[Exercise brief] How many lines in the entries below contain "google"? Answer with the number only.

───── Record excerpts

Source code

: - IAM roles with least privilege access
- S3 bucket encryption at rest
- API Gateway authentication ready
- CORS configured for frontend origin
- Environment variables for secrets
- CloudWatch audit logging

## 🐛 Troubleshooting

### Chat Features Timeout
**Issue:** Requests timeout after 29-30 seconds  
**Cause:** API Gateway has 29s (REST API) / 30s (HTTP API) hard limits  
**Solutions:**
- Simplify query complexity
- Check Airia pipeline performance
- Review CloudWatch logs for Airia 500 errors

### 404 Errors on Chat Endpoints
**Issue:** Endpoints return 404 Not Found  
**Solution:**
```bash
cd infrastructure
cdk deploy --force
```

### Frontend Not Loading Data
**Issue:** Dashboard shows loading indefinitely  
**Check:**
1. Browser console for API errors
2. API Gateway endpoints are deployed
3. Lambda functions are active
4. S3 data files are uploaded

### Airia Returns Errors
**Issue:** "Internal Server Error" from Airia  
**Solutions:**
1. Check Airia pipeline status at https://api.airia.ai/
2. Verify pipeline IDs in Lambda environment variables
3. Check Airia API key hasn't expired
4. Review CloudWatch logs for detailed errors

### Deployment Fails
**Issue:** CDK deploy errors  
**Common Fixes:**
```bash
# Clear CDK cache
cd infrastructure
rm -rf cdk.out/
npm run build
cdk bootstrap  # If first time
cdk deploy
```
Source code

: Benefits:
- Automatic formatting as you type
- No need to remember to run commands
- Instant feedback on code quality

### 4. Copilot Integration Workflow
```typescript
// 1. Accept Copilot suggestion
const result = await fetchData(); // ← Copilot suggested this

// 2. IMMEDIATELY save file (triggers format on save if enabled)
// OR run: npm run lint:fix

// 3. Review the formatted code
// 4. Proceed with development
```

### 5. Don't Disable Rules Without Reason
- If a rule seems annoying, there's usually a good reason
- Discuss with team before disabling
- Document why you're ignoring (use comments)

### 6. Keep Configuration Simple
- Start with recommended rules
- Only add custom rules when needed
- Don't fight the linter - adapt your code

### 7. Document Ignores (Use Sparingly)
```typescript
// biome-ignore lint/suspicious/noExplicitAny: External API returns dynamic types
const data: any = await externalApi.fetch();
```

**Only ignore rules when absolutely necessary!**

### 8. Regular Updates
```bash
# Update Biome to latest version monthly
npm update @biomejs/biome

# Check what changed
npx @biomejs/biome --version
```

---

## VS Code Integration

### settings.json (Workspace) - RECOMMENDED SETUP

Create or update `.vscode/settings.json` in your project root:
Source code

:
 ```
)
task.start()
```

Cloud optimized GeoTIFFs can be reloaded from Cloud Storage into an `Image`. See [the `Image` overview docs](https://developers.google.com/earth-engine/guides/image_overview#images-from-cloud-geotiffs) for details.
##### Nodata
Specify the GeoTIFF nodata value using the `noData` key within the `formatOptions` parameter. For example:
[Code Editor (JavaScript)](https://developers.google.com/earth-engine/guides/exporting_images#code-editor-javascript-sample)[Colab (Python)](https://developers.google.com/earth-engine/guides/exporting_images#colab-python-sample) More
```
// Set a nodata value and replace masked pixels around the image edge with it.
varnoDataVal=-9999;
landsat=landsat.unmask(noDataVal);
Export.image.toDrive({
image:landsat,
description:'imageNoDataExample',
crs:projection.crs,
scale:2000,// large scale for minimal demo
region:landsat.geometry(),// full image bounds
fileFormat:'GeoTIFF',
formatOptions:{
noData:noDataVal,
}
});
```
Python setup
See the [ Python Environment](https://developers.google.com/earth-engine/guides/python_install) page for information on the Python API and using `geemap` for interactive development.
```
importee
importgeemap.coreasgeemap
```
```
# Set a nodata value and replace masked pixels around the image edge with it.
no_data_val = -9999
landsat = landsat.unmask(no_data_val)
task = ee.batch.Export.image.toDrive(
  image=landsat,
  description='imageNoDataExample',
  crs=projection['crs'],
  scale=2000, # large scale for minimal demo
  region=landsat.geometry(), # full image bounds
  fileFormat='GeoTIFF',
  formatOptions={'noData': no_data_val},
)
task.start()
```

──────────

[Answer to the problem] 3